Records for this exercise:
···
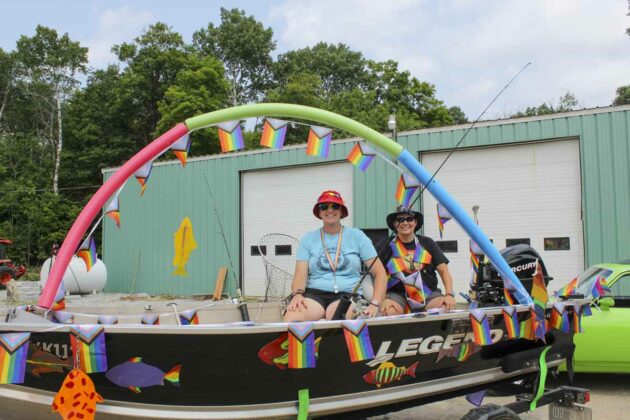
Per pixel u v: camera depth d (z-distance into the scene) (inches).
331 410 111.3
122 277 661.3
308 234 149.2
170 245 633.0
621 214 416.5
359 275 145.5
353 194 530.6
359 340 105.0
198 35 1584.6
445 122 1421.0
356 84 1750.7
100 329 97.3
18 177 1309.1
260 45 1582.2
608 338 202.4
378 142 155.8
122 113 1371.8
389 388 119.5
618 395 206.4
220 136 146.4
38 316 114.2
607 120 425.7
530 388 152.0
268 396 104.3
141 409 105.4
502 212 467.8
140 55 1374.3
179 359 99.9
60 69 1445.6
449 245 483.8
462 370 134.4
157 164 645.9
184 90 1187.3
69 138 1385.3
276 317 171.8
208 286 607.2
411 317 114.7
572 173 443.2
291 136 1096.2
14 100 1439.5
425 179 154.9
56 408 96.6
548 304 148.4
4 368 94.2
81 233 131.0
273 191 585.9
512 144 464.1
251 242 594.6
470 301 176.2
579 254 439.8
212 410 103.6
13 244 1186.6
···
Task instructions:
The required answer is the line with "220 136 146.4" plus every line after it to the end of the entries above, transcribed exactly.

Expected answer:
220 136 146.4
38 316 114.2
607 120 425.7
530 388 152.0
268 396 104.3
141 409 105.4
502 212 467.8
140 55 1374.3
179 359 99.9
60 69 1445.6
449 245 483.8
462 370 134.4
157 164 645.9
184 90 1187.3
69 138 1385.3
276 317 171.8
208 286 607.2
411 317 114.7
572 173 443.2
291 136 1096.2
14 100 1439.5
425 179 154.9
56 408 96.6
548 304 148.4
4 368 94.2
81 233 131.0
273 191 585.9
512 144 464.1
251 242 594.6
470 301 176.2
579 254 439.8
212 410 103.6
13 244 1186.6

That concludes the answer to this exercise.